# The all important Sand Wedge



## DrewUAT (Apr 18, 2007)

I went golfing last week and I had just bought my set, the only wedge it came with was a Pitching wedge.

So no matter how close I got I had to use the pitching wedge to get up to the green, since im really new to this golf thing I often overswing and put it over the green.

I was wondering if I should really really invest in a sand wedge.

If so then what kind?

Steel shaft or graphite, and what degree of wedge should I go with?

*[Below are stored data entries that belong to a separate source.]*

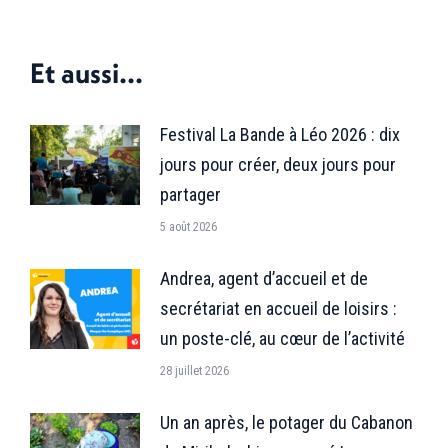
sur
sur
sur
Facebook
X
LinkedIn
Et aussi...
Festival La Bande à Léo 2026 : dix
jours pour créer, deux jours pour
partager
5 août 2026
Andrea, agent d’accueil et de
secrétariat en accueil de loisirs :
un poste-clé, au cœur de l’activité
28 juillet 2026
Un an après, le potager du Cabanon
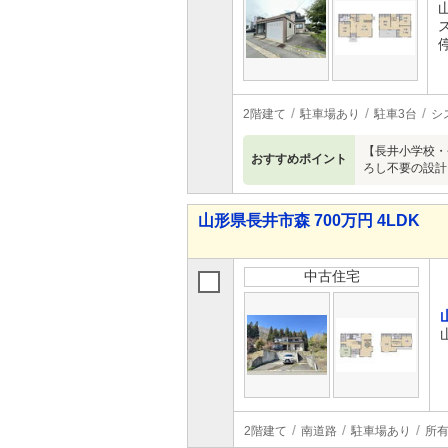
2階建て
駐車場あり
駐車3台
シ
【長井小学校・
おすすめポイント
ろし不要の設計
山形県長井市森 700万円 4LDK
中古住宅
2階建て
南道路
駐車場あり
所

We have a Nike NDS Graphite Sand Wedge, I think is 56 degrees. Would that be a decent choice or should I focuse more on something else?


----------



## 300Yards (Jan 23, 2007)

Definently get the SW. 55*-56* is a SW. The one you have should be sufficient, but I personally like steel shafts better, but it should serve your purpose just fine.


----------



## 65nlovenit (Dec 8, 2006)

Like 300yards said the Nike Sand Wedge will definitely do the job for you. You might also take a look at a Gap Wedge, 52 degrees, it fills in the gap difference between your Pitching Wedge and the Sand Wedge. Just a suggestion.

Del


----------



## marto97 (Mar 29, 2007)

*DrewUAT*​ It sounds like you have it covered as far as wedges are concerned
"all though as suggested you could add a gap wedge" but it sounds to me like you need to practise your distance control, 
ie: practise with a 1/4, 1/2, and a 3/4 swing this will help with the distance control.​


----------